Haykel’s campaign included influencers, gamification and art installations — showing a range of public relations strategy and tactics. Haykel serves as secretary of the Association for Women in Sports Media chapter on campus and is completing an internship with Penn State Athletics. She’s on track to graduate in May.

“My father asked me about this project, he knew it was completed in the fall, a couple days before I found out I was a finalist,” she said. “At the time, I told him there were hundreds of entries from across the country and it would be a surprise if mine advanced. But, surprise, it did.”

Zhang created a campaign, #NYFWInABox, that included activations and influencers to engage with the audience. An international student from China, she picked Penn State because of its apparent proximity to New York City (she has since learned it’s a little farther than it looks on the map) as well as the reputation of the Donald P. Bellisario College of Communications.

Along with her classes this semester, Zhang is completing a virtual internship with the Houston-based firm Pierpont Communications. She also serves as diversity and inclusion chair for the Public Relations Students Society of America chapter on campus.

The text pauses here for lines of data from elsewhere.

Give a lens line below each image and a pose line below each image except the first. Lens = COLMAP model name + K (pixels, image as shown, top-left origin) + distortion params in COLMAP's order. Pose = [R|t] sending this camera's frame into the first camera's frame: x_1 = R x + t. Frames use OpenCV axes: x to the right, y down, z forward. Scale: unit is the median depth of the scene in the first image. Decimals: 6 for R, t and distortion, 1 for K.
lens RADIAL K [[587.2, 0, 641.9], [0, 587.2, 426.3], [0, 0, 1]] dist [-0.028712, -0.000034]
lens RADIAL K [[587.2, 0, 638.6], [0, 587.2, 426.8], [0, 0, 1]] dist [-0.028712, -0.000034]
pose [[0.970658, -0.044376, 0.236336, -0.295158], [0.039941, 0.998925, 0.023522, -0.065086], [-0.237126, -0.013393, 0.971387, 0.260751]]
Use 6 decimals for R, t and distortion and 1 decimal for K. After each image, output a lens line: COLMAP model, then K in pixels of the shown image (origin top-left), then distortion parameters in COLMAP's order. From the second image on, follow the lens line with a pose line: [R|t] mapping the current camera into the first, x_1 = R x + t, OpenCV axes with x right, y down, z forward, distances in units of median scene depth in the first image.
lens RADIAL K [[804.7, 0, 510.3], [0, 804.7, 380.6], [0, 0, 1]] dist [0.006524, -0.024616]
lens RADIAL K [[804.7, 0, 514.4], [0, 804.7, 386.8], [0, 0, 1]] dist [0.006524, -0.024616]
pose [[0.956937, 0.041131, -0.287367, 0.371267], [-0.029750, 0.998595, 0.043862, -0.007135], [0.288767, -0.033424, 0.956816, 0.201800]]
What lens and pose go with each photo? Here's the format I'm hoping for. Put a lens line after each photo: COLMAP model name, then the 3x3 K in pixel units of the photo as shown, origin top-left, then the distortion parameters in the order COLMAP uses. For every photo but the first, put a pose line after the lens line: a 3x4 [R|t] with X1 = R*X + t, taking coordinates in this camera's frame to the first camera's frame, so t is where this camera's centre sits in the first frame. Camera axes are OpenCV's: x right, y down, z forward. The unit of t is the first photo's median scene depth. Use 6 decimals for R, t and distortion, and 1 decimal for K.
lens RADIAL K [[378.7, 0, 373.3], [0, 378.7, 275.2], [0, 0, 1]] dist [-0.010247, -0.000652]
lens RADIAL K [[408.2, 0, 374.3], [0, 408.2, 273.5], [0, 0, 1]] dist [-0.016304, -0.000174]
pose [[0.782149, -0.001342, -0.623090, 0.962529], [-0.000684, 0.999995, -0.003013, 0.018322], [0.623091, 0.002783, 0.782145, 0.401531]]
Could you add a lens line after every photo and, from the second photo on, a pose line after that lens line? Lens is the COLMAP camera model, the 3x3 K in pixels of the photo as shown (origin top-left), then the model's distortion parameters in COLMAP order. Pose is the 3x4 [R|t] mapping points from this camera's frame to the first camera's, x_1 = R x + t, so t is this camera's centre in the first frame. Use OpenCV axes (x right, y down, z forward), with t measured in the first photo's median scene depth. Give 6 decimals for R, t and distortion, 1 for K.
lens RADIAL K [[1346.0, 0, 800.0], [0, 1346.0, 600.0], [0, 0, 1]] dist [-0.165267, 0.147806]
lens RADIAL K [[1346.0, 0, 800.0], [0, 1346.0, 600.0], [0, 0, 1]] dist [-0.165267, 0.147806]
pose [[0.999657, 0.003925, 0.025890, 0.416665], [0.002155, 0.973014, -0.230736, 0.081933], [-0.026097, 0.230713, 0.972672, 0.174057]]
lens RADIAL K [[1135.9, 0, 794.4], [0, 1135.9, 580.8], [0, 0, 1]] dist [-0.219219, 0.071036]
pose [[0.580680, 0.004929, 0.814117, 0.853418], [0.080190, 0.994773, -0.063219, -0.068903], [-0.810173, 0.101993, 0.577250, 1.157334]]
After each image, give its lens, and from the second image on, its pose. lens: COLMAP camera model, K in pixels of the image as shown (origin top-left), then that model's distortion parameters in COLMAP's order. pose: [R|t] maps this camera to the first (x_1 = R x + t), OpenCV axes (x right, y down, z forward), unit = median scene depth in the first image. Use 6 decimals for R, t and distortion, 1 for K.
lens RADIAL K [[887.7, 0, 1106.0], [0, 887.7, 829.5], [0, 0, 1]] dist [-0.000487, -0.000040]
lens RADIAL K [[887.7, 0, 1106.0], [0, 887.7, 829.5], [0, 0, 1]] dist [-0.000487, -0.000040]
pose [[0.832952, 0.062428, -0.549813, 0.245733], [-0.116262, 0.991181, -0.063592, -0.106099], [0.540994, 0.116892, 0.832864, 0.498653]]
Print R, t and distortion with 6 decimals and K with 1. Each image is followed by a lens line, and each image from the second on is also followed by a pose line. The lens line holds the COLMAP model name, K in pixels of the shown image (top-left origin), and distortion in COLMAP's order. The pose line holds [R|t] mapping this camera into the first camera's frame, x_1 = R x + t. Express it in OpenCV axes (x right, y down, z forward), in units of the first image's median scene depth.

She plans to graduate in May as well.

“It was a lot of work, creating and researching, and then putting it all together,” Zhang said. “Honestly, it was the first time I’d worked through the night on a project. I’m glad I did, though.”

Wyckoff, an assistant teaching professor, challenges her students with group projects each fall, and then follows up with the individual effort for the PRWeek award. She strives to help students become the kinds of potential employees she would hire — and the students appreciate the consistent challenges and encouragement.

“It’s encouraging to me, too,” Wyckoff said. “All of the students pulled together strong campaigns, and I’m happy for them. I’m excited to see what’s next.”